> _Provided passage_
***
I am finally back in the garden, playing catch up by planting up a storm. How I have missed it! May sowing and growing is one of my most favourite times in the garden! All is full of potential, dreams of the perfect summer, the best garden season yet … everything is possible.
This year’s planting was derailed by the ‘tailbone incident’, a fall that cracked my tailbone and put a halt to all lifting and bending for a while. However, here we are, several weeks later and feeling quite a bit better already, raring to go in the garden. The majority of the planting happens this month, so is a busy time indeed, no time for ailments or injuries!
One of the first things that had to get into the garden asap was the carrot patch. Thus far, I only have a wee smattering of winter sown carrots coming along, (sown in December, I think). While they are looking nice, growing great, half of them were dug up by a bunny. Grr! So, l still need to sow a few hundred more to get us, and the pups, through the next winter.
Carrots can take a really long time to germinate, anywhere up to 21 days, and must be well watered until you see the greens popping through the ground. This can be very difficult in this hot, dry weather we are having this spring. To help keep them moist, cover with burlap sacks, or burlap sheets (doubled up), or even boards set up on bricks. Anything that will shade the earth to keep them from drying out till they pop through the ground. If they were to dry out during germination, the seeds die, and you end up having to reseed, thus starting all over again.
We are growing 2.5 beds of tomatoes this year, which means approximately 100 plants in all. My beds are 40 feet long and 4 feet wide, so each one holds 40 tomatoes when spaced 1.5 to 2 feet apart on either side of the bed.
One entire bed is just paste tomatoes for our ketchup, sauces, and other canning, the rest will be an assortment of slicers, cherries, and beefsteaks. I like to grow one of each of the new varieties that I sell, as well. That way I know how it produces, grows, and tastes, so that I can decide whether it is worth growing again the following year. I still look forward to your feedback though, love to hear what you all think of them, as well!
I’m also hoping to have extras of all colours, shapes, and sizes to sell at my lovely new farm stand this summer … Let’s get everyone hooked on the heirlooms ; )
That said, I am also trialing a few of the new open pollinated tomatoes this year, some from Wild Boar Farm, a couple from Artisan Tomatoes, and a few from the Dwarf Tomato Project. Not a lot, maybe 10 of the 100 will be these new varieties. Will see how they compare to the heirlooms… I am a bit hesitant about this, as I am truly an heirloom gal through and through, however, one never knows until one tries them/tastes them. They may well be wonderful and become the heirlooms of the future.
***
> _Dataset extract_
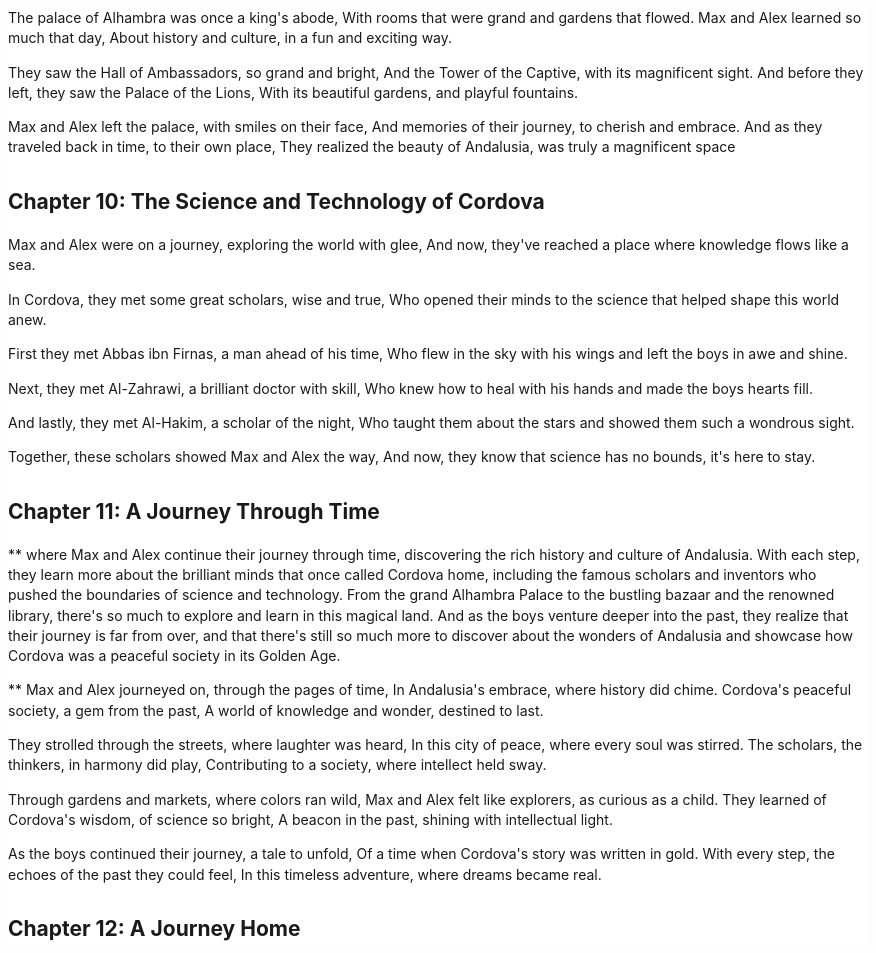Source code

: The palace of Alhambra was once a king's abode, With rooms that were grand and gardens that flowed. Max and Alex learned so much that day, About history and culture, in a fun and exciting way.

They saw the Hall of Ambassadors, so grand and bright, And the Tower of the Captive, with its magnificent sight. And before they left, they saw the Palace of the Lions, With its beautiful gardens, and playful fountains.

Max and Alex left the palace, with smiles on their face, And memories of their journey, to cherish and embrace. And as they traveled back in time, to their own place, They realized the beauty of Andalusia, was truly a magnificent space


## Chapter 10: The Science and Technology of Cordova 
Max and Alex were on a journey, exploring the world with glee, And now, they've reached a place where knowledge flows like a sea.

In Cordova, they met some great scholars, wise and true, Who opened their minds to the science that helped shape this world anew.

First they met Abbas ibn Firnas, a man ahead of his time, Who flew in the sky with his wings and left the boys in awe and shine.

Next, they met Al-Zahrawi, a brilliant doctor with skill, Who knew how to heal with his hands and made the boys hearts fill.

And lastly, they met Al-Hakim, a scholar of the night, Who taught them about the stars and showed them such a wondrous sight.

Together, these scholars showed Max and Alex the way, And now, they know that science has no bounds, it's here to stay.

## Chapter 11: A Journey Through Time 

** where Max and Alex continue their journey through time, discovering the rich history and culture of Andalusia. With each step, they learn more about the brilliant minds that once called Cordova home, including the famous scholars and inventors who pushed the boundaries of science and technology. From the grand Alhambra Palace to the bustling bazaar and the renowned library, there's so much to explore and learn in this magical land. And as the boys venture deeper into the past, they realize that their journey is far from over, and that there's still so much more to discover about the wonders of Andalusia and showcase how Cordova was a peaceful society in its Golden Age.

** Max and Alex journeyed on, through the pages of time, In Andalusia's embrace, where history did chime. Cordova's peaceful society, a gem from the past, A world of knowledge and wonder, destined to last.

They strolled through the streets, where laughter was heard, In this city of peace, where every soul was stirred. The scholars, the thinkers, in harmony did play, Contributing to a society, where intellect held sway.

Through gardens and markets, where colors ran wild, Max and Alex felt like explorers, as curious as a child. They learned of Cordova's wisdom, of science so bright, A beacon in the past, shining with intellectual light.

As the boys continued their journey, a tale to unfold, Of a time when Cordova's story was written in gold. With every step, the echoes of the past they could feel, In this timeless adventure, where dreams became real.
## Chapter 12: A Journey Home
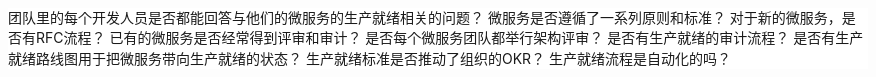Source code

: 团队里的每个开发人员是否都能回答与他们的微服务的生产就绪相关的问题？
微服务是否遵循了一系列原则和标准？
对于新的微服务，是否有RFC流程？
已有的微服务是否经常得到评审和审计？
是否每个微服务团队都举行架构评审？
是否有生产就绪的审计流程？
是否有生产就绪路线图用于把微服务带向生产就绪的状态？
生产就绪标准是否推动了组织的OKR？
生产就绪流程是自动化的吗？
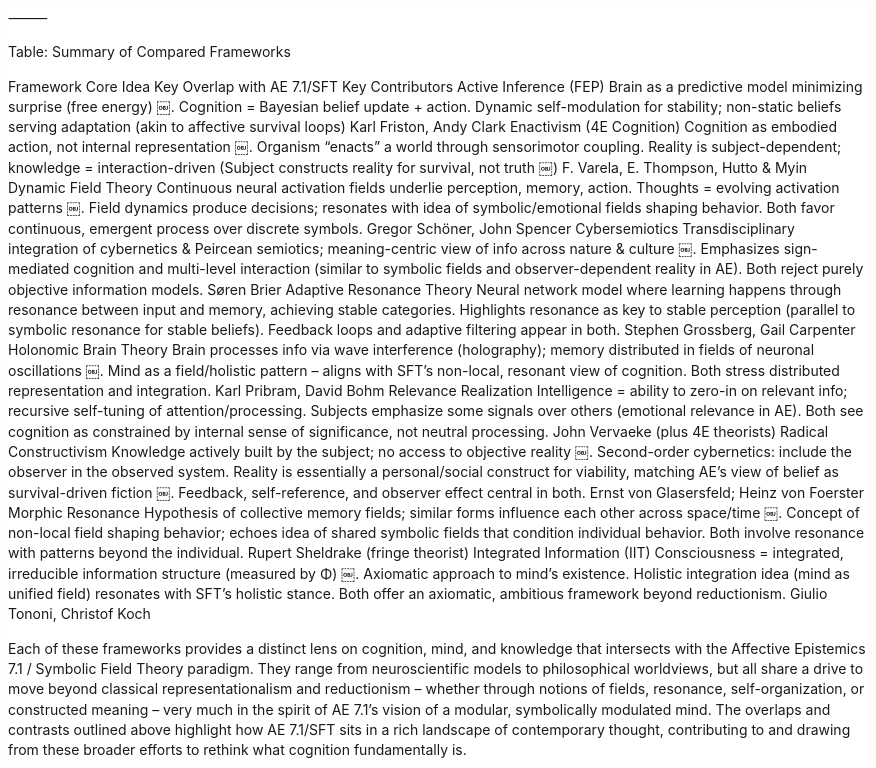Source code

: ⸻

Table: Summary of Compared Frameworks

Framework	Core Idea	Key Overlap with AE 7.1/SFT	Key Contributors
Active Inference (FEP)	Brain as a predictive model minimizing surprise (free energy) ￼. Cognition = Bayesian belief update + action.	Dynamic self-modulation for stability; non-static beliefs serving adaptation (akin to affective survival loops)	Karl Friston, Andy Clark
Enactivism (4E Cognition)	Cognition as embodied action, not internal representation ￼. Organism “enacts” a world through sensorimotor coupling.	Reality is subject-dependent; knowledge = interaction-driven (Subject constructs reality for survival, not truth ￼)	F. Varela, E. Thompson, Hutto & Myin
Dynamic Field Theory	Continuous neural activation fields underlie perception, memory, action. Thoughts = evolving activation patterns ￼.	Field dynamics produce decisions; resonates with idea of symbolic/emotional fields shaping behavior. Both favor continuous, emergent process over discrete symbols.	Gregor Schöner, John Spencer
Cybersemiotics	Transdisciplinary integration of cybernetics & Peircean semiotics; meaning-centric view of info across nature & culture ￼.	Emphasizes sign-mediated cognition and multi-level interaction (similar to symbolic fields and observer-dependent reality in AE). Both reject purely objective information models.	Søren Brier
Adaptive Resonance Theory	Neural network model where learning happens through resonance between input and memory, achieving stable categories.	Highlights resonance as key to stable perception (parallel to symbolic resonance for stable beliefs). Feedback loops and adaptive filtering appear in both.	Stephen Grossberg, Gail Carpenter
Holonomic Brain Theory	Brain processes info via wave interference (holography); memory distributed in fields of neuronal oscillations ￼.	Mind as a field/holistic pattern – aligns with SFT’s non-local, resonant view of cognition. Both stress distributed representation and integration.	Karl Pribram, David Bohm
Relevance Realization	Intelligence = ability to zero-in on relevant info; recursive self-tuning of attention/processing.	Subjects emphasize some signals over others (emotional relevance in AE). Both see cognition as constrained by internal sense of significance, not neutral processing.	John Vervaeke (plus 4E theorists)
Radical Constructivism	Knowledge actively built by the subject; no access to objective reality ￼. Second-order cybernetics: include the observer in the observed system.	Reality is essentially a personal/social construct for viability, matching AE’s view of belief as survival-driven fiction ￼. Feedback, self-reference, and observer effect central in both.	Ernst von Glasersfeld; Heinz von Foerster
Morphic Resonance	Hypothesis of collective memory fields; similar forms influence each other across space/time ￼.	Concept of non-local field shaping behavior; echoes idea of shared symbolic fields that condition individual behavior. Both involve resonance with patterns beyond the individual.	Rupert Sheldrake (fringe theorist)
Integrated Information (IIT)	Consciousness = integrated, irreducible information structure (measured by Φ) ￼. Axiomatic approach to mind’s existence.	Holistic integration idea (mind as unified field) resonates with SFT’s holistic stance. Both offer an axiomatic, ambitious framework beyond reductionism.	Giulio Tononi, Christof Koch

Each of these frameworks provides a distinct lens on cognition, mind, and knowledge that intersects with the Affective Epistemics 7.1 / Symbolic Field Theory paradigm. They range from neuroscientific models to philosophical worldviews, but all share a drive to move beyond classical representationalism and reductionism – whether through notions of fields, resonance, self-organization, or constructed meaning – very much in the spirit of AE 7.1’s vision of a modular, symbolically modulated mind. The overlaps and contrasts outlined above highlight how AE 7.1/SFT sits in a rich landscape of contemporary thought, contributing to and drawing from these broader efforts to rethink what cognition fundamentally is.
***
> _Problems and tasks_
A. State whether each statement below agrees with the gardening post. Give yes or no for each, with the deciding words of the post quoted exactly. (i) Carrots may need as long as 21 days to germinate. (ii) Each of the 40-foot beds holds 100 tomato plants. (iii) Roughly 10 of the 100 tomato plants will be the new open pollinated varieties.
B. Please write out the part of the gardening post that begins at the words "We are growing" and stops after "of the bed.".

> _Response list_
A.
(i) Yes: "anywhere up to 21 days"
(ii) No: "each one holds 40 tomatoes"
(iii) Yes: "maybe 10 of the 100 will be these new varieties"

B.
We are growing 2.5 beds of tomatoes this year, which means approximately 100 plants in all. My beds are 40 feet long and 4 feet wide, so each one holds 40 tomatoes when spaced 1.5 to 2 feet apart on either side of the bed.